___ Material to process
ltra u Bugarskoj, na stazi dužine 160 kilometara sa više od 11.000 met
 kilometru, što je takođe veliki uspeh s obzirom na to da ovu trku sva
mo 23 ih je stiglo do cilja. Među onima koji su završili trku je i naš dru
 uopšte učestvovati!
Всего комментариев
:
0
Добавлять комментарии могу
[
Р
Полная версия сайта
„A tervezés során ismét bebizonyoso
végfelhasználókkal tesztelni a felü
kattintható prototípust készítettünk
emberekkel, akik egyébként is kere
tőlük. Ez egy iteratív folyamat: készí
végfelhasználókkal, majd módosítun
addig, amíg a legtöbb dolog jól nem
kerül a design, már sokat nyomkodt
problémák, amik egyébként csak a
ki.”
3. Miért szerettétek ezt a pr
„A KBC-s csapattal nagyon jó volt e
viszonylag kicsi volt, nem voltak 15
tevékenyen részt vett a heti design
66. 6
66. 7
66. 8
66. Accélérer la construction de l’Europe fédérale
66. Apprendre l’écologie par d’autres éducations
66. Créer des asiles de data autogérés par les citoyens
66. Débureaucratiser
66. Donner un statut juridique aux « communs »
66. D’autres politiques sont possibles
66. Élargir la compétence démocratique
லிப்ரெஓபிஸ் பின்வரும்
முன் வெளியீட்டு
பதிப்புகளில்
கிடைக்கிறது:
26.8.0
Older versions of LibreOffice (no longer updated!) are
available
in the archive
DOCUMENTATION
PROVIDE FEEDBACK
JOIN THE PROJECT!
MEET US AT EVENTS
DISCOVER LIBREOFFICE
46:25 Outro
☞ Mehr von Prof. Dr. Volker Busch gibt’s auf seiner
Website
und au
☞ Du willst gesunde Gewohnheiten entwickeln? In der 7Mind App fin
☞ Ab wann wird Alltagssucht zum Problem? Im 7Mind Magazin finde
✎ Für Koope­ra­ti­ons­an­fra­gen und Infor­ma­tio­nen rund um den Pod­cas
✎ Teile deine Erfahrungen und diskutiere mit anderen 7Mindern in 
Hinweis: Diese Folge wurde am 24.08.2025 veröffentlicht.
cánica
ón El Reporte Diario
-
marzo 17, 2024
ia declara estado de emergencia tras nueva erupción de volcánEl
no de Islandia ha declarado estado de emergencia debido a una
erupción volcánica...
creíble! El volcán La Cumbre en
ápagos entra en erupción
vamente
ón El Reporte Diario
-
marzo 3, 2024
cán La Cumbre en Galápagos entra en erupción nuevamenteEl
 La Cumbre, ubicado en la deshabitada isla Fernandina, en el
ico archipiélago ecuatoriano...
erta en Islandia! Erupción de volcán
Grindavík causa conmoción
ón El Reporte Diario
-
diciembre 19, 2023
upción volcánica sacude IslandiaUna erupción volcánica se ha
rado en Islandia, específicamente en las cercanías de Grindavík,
______
Exercise goal = Repeat the line containing "végfelhasználókkal tesztelni a felü" and all subsequent lines through the final line of the data, exactly and with no others.

Response box =
végfelhasználókkal tesztelni a felü
kattintható prototípust készítettünk
emberekkel, akik egyébként is kere
tőlük. Ez egy iteratív folyamat: készí
végfelhasználókkal, majd módosítun
addig, amíg a legtöbb dolog jól nem
kerül a design, már sokat nyomkodt
problémák, amik egyébként csak a
ki.”
3. Miért szerettétek ezt a pr
„A KBC-s csapattal nagyon jó volt e
viszonylag kicsi volt, nem voltak 15
tevékenyen részt vett a heti design
66. 6
66. 7
66. 8
66. Accélérer la construction de l’Europe fédérale
66. Apprendre l’écologie par d’autres éducations
66. Créer des asiles de data autogérés par les citoyens
66. Débureaucratiser
66. Donner un statut juridique aux « communs »
66. D’autres politiques sont possibles
66. Élargir la compétence démocratique
லிப்ரெஓபிஸ் பின்வரும்
முன் வெளியீட்டு
பதிப்புகளில்
கிடைக்கிறது:
26.8.0
Older versions of LibreOffice (no longer updated!) are
available
in the archive
DOCUMENTATION
PROVIDE FEEDBACK
JOIN THE PROJECT!
MEET US AT EVENTS
DISCOVER LIBREOFFICE
46:25 Outro
☞ Mehr von Prof. Dr. Volker Busch gibt’s auf seiner
Website
und au
☞ Du willst gesunde Gewohnheiten entwickeln? In der 7Mind App fin
☞ Ab wann wird Alltagssucht zum Problem? Im 7Mind Magazin finde
✎ Für Koope­ra­ti­ons­an­fra­gen und Infor­ma­tio­nen rund um den Pod­cas
✎ Teile deine Erfahrungen und diskutiere mit anderen 7Mindern in 
Hinweis: Diese Folge wurde am 24.08.2025 veröffentlicht.
cánica
ón El Reporte Diario
-
marzo 17, 2024
ia declara estado de emergencia tras nueva erupción de volcánEl
no de Islandia ha declarado estado de emergencia debido a una
erupción volcánica...
creíble! El volcán La Cumbre en
ápagos entra en erupción
vamente
ón El Reporte Diario
-
marzo 3, 2024
cán La Cumbre en Galápagos entra en erupción nuevamenteEl
 La Cumbre, ubicado en la deshabitada isla Fernandina, en el
ico archipiélago ecuatoriano...
erta en Islandia! Erupción de volcán
Grindavík causa conmoción
ón El Reporte Diario
-
diciembre 19, 2023
upción volcánica sacude IslandiaUna erupción volcánica se ha
rado en Islandia, específicamente en las cercanías de Grindavík,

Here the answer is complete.